Start of Material provided

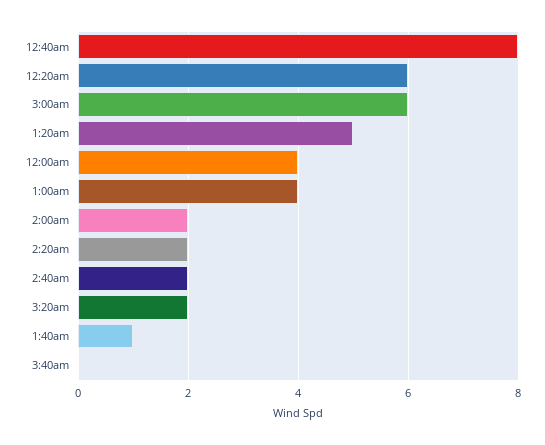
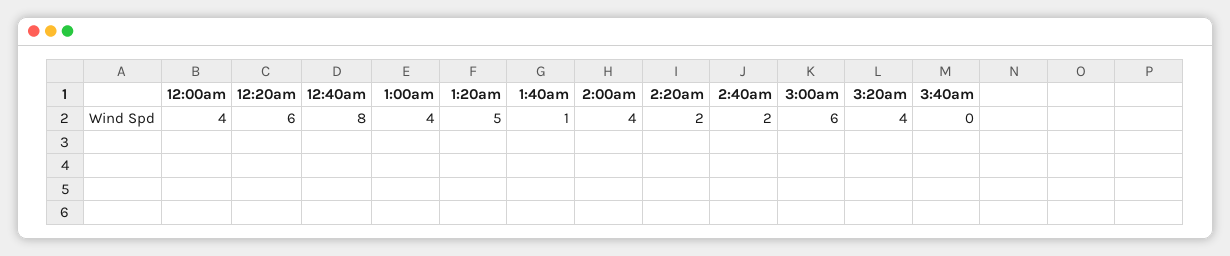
  {
    "12:40am": 8,
    "12:20am": 6,
    "3:00am": 6,
    "1:20am": 5,
    "12:00am": 4,
    "1:00am": 4,
-   "2:00am": 2,
+   "2:00am": 4,
    "2:20am": 2,
    "2:40am": 2,
-   "3:20am": 2,
+   "3:20am": 4,
    "1:40am": 1,
    "3:40am": 0
  }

End of Material provided

Everything in the listing must be copied exactly except the pictures.

  {
    "12:40am": 8,
    "12:20am": 6,
    "3:00am": 6,
    "1:20am": 5,
    "12:00am": 4,
    "1:00am": 4,
-   "2:00am": 2,
+   "2:00am": 4,
    "2:20am": 2,
    "2:40am": 2,
-   "3:20am": 2,
+   "3:20am": 4,
    "1:40am": 1,
    "3:40am": 0
  }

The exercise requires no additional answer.